• Texto do exercício:
Após a procissão de entrada, o padre Jonathan de Jesus acolhe os que estão na igreja e o ministério de música puxa o canto “Sorriso Negro”, conhecido popularmente pela interpretação da Banda Fundo de Quintal e do Cortejo Afro. “Um abraço negro, um sorriso negro, traz felicidade... Negro é a raiz da liberdade! ”. Neste momento, os fiéis, de turistas aos membros da Irmandade, se abraçam.

O tesoureiro da Associação Religiosa do Rosário, Antônio Nicanor, explica a presença da música durante o rito católico como um momento de identificação e de pertença. Independentemente das diferenças, a herança vem dos mesmos ancestrais. “Um abraço negro identifica o que somos. Nós nos abraçamos, nós sorrimos, nós nos congratulamos com toda a diversidade que existe. Nós somos a raiz da liberdade”.

Ouça a música sendo tocada na igreja:

fiéis se abraçando e sorrindo
No momento em que a música abraço negro"Sorriso Negro" é tocada, os fiéis se cumprimentam através do abraço
FOTO: Karoline Moreira

O momento do ofertório tem duração maior que o tradicional, realizado em outras igrejas. Nessa parte da missa, cerca de 30 pessoas, entre membros da Irmandade e fiéis mais assíduos, levam cestos cheios de pães de vários tipos até o altar. Alguns estão alí para pagar promessas feitas e graças alcançadas, como é o caso do aposentado José Luiz Rodrigues que, após conseguir se aposentar e se mudar do Rio Grande do Sul para morar na Bahia, passou a frequentar esta igreja e todas as terças oferece os pães no altar como forma de agradecimento pela graça alcançada.

A procissão do ofertório segue sob a música “Lá vem das senzalas”, que em uma das suas estrofes diz: “Recebe Olorum nossos dons! ”. É importante destacar que Olorum, nas religiões de matriz africana, corresponde a Deus, um poder absoluto e onipresente, assim como Iansã corresponde a Santa Bárbara. “Ofertório do Povo”, composição de Zé Vicente, também faz parte do rito. As duas canções são tocadas no ritmo ijexá.

• Lista de tarefas:
• a. Indique se cada afirmação concorda com o texto do exercício, respondendo sim ou não e citando literalmente as palavras decisivas do texto: (i) o padre Jonathan de Jesus acolhe os presentes antes da procissão de entrada; (ii) cerca de 30 pessoas levam cestos de pães até o altar no ofertório; (iii) "Lá vem das senzalas" e "Ofertório do Povo" são tocadas no ritmo ijexá.
• b. Atualize o trecho do texto do exercício entre "O momento do" e "pela graça alcançada.", inclusive, trocando "terças" por "quartas".
• c. Relacione os títulos de todas as canções mencionadas no texto do exercício.
Os dados não são necessários para a resolução das tarefas.

• Trecho dos dados:
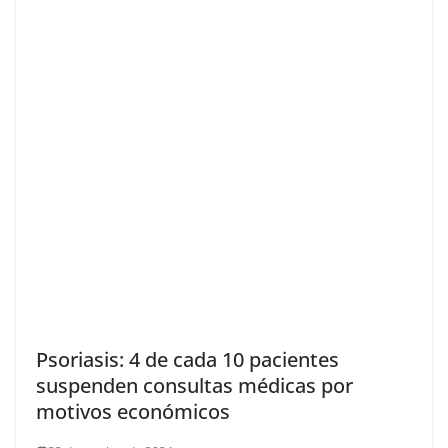
Psoriasis: 4 de cada 10 pacientes
suspenden consultas médicas por
motivos económicos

• Respostas por item:
• a.
(i) Não: "Após a procissão de entrada, o padre Jonathan de Jesus acolhe os que estão na igreja".
(ii) Sim: "cerca de 30 pessoas, entre membros da Irmandade e fiéis mais assíduos, levam cestos cheios de pães de vários tipos até o altar".
(iii) Sim: "As duas canções são tocadas no ritmo ijexá."

• b.
O momento do ofertório tem duração maior que o tradicional, realizado em outras igrejas. Nessa parte da missa, cerca de 30 pessoas, entre membros da Irmandade e fiéis mais assíduos, levam cestos cheios de pães de vários tipos até o altar. Alguns estão alí para pagar promessas feitas e graças alcançadas, como é o caso do aposentado José Luiz Rodrigues que, após conseguir se aposentar e se mudar do Rio Grande do Sul para morar na Bahia, passou a frequentar esta igreja e todas as quartas oferece os pães no altar como forma de agradecimento pela graça alcançada.

• c. "Sorriso Negro"; "Lá vem das senzalas"; "Ofertório do Povo"